#### [Extrait du texte]
● ● ● ● ●

La fessée, de nouveau interdite ?

La fessée va de nouveau être débattue à l'Assemblée. Ce jeudi, 29 députés ont signé une proposition de loi visant à interdire les "violences éducatives ordinaires" en France.

La fessée, de nouveau interdite ?
© 123rf-Anastasia Vish

Les partisans d'une éducation bienveillante et l'Observatoire de la violence éducative ordinaire (Oveo) réclament l'interdiction de la fessée depuis plusieurs années. En décembre 2016, le Parlement l'avait définitivement interdite, en adoptant l'article 68 du projet de loi "Egalité et citoyenneté". Le texte, à valeur symbolique, précisait surtout les devoirs parentaux, et s'opposait ainsi à "tout recours aux violences corporelles" envers les enfants. Il devait être lu lors des mariages civils et inscrit sur le livret de famille, afin de faire évoluer les comportements en matière d'éducation. Mais un mois plus tard, le 26 janvier 2017, le Conseil constitutionnel a décidé de censurer l'interdiction de la fessée, "pour des raisons de forme et de procédure". Il estimait en effet qu'il y avait une "absence de lien avec le projet de loi initial".

Mais tout n'est pas perdu ! Une nouvelle proposition de loi, déposée ce jeudi 23 février 2018 à l'initiative de Maud Petit et François-Michel Lambert, relance le débat contre la fessée à l'Assemblée nationale. Co-signé par 27 autres députés, le texte vise à interdire en France toutes violences éducatives ordinaires. "Les enfants ont le droit à une éducation sans violence. Aucun des titulaires de l'autorité parentale n'a le droit d'user de violence physique, d'infliger des punitions corporelles ou châtiments corporels, des souffrances morales, ou toute autre forme d'humiliation envers son enfant", précise l'alinéa 3 qui devrait être ajouté à l'article 371-1 du code civil. Il ne s'agit donc pas uniquement de fessée en guise de "punition". Ces "violences éducatives ordinaires" font aussi référence aux moqueries, aux cris et injures, et aux violences psychologiques (menaces, mensonges, chantage, culpabilisation), etc.

Rappelons qu'en mars 2015, la France avait été pointé du doigt par le Conseil de l'Europe pour ne pas avoir complètement interdit les châtiments corporels envers les enfants. Il estimait en effet que l'hexagone ne respectait pas la charte sociale européenne en raison d'un manque de législation claire. Rappelons par ailleurs que la plupart des pays européens interdisent déjà toute forme de violence, la Suède étant le premier pays à avoir interdit la fessée, depuis 1979.

● ● ● ● ●

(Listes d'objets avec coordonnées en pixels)
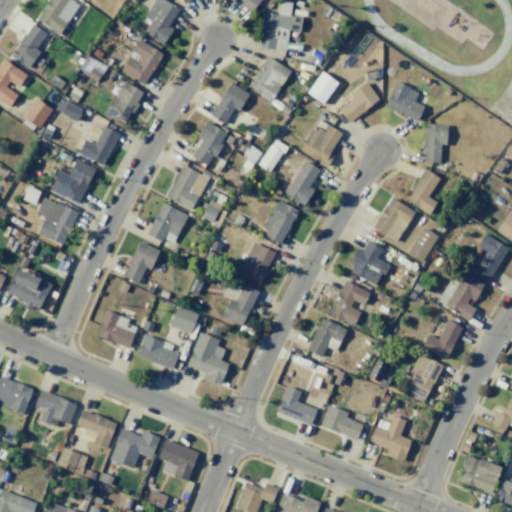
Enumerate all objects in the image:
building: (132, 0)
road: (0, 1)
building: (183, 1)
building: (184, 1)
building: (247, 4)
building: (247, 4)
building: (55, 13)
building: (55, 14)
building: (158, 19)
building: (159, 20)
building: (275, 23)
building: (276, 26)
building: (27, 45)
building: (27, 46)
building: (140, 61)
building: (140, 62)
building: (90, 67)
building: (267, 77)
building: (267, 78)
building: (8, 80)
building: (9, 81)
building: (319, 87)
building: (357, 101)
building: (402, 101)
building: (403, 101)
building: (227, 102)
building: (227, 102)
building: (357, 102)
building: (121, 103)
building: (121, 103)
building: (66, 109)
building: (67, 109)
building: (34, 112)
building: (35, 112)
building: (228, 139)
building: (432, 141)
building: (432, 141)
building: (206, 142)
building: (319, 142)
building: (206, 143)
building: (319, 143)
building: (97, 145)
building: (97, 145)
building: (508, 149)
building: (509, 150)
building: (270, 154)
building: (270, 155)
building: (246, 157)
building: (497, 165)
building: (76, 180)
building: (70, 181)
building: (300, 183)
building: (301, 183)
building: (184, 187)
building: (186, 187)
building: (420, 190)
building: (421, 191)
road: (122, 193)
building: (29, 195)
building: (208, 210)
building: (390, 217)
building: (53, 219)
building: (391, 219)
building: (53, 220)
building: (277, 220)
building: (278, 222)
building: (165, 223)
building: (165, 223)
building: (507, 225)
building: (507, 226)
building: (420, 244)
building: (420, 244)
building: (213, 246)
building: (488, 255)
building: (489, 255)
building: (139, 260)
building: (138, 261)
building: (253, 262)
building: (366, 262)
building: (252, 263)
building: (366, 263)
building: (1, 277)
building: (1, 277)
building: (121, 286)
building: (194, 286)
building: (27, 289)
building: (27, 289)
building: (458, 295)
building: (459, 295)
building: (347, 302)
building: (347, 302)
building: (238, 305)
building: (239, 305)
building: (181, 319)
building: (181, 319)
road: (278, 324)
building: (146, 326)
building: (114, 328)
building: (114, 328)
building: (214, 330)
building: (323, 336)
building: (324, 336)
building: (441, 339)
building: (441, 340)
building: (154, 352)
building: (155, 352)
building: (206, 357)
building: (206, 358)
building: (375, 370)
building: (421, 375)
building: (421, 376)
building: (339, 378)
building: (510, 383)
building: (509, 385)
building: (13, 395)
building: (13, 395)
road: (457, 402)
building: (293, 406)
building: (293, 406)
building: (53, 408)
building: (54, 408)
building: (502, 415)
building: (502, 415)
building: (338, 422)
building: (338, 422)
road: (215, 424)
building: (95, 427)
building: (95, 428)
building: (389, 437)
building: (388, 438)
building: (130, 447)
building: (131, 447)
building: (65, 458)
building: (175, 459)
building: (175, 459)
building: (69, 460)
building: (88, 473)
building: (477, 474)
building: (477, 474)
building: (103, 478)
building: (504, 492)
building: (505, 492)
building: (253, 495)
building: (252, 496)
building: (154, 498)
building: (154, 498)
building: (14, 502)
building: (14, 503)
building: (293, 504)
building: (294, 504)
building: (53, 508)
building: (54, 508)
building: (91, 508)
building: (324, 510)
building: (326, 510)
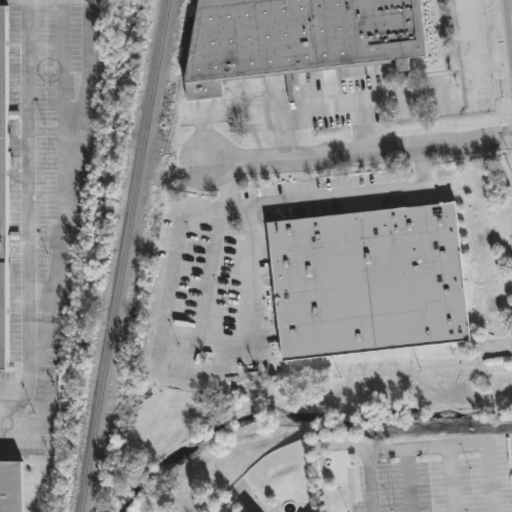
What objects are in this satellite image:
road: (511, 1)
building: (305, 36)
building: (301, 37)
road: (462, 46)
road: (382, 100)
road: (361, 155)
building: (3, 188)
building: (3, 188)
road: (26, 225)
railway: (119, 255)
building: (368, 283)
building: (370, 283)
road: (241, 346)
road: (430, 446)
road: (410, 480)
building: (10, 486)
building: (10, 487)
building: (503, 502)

● ● ● ● ●

#### [Consignes]
(1) Relevez, dans leur ordre d'apparition, toutes les dates comportant un mois ou une année qui figurent dans l'article sur la fessée.
(2) Citez le passage de l'article sur la fessée qui s'ouvre sur les mots contenant « Rappelons qu'en mars » et se clôt sur « fessée, depuis 1979. ».

#### [Réponses dans l'ordre]
(1)
- décembre 2016
- 26 janvier 2017
- jeudi 23 février 2018
- mars 2015
- 1979

(2)
Rappelons qu'en mars 2015, la France avait été pointé du doigt par le Conseil de l'Europe pour ne pas avoir complètement interdit les châtiments corporels envers les enfants. Il estimait en effet que l'hexagone ne respectait pas la charte sociale européenne en raison d'un manque de législation claire. Rappelons par ailleurs que la plupart des pays européens interdisent déjà toute forme de violence, la Suède étant le premier pays à avoir interdit la fessée, depuis 1979.